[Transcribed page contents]
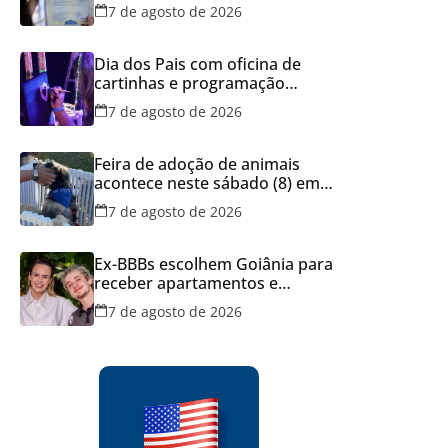
dos documentos dos filhos
7 de agosto de 2026
para evitar transtornos
Dia dos Pais com oficina de
cartinhas e programação
musical gratuita em Aparecida
7 de agosto de 2026
de Goiânia
Feira de adoção de animais
acontece neste sábado (8) em
Aparecida de Goiânia
7 de agosto de 2026
Ex-BBBs escolhem Goiânia para
receber apartamentos e
decisão reforça força do
7 de agosto de 2026
mercado imobiliário da capital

-- Work instructions --
Go back to the data above and please quote exactly, and only, the lines from the line with "Feira de adoção de animais" through its last line.

-- Answer section --
Feira de adoção de animais
acontece neste sábado (8) em
Aparecida de Goiânia
7 de agosto de 2026
Ex-BBBs escolhem Goiânia para
receber apartamentos e
decisão reforça força do
7 de agosto de 2026
mercado imobiliário da capital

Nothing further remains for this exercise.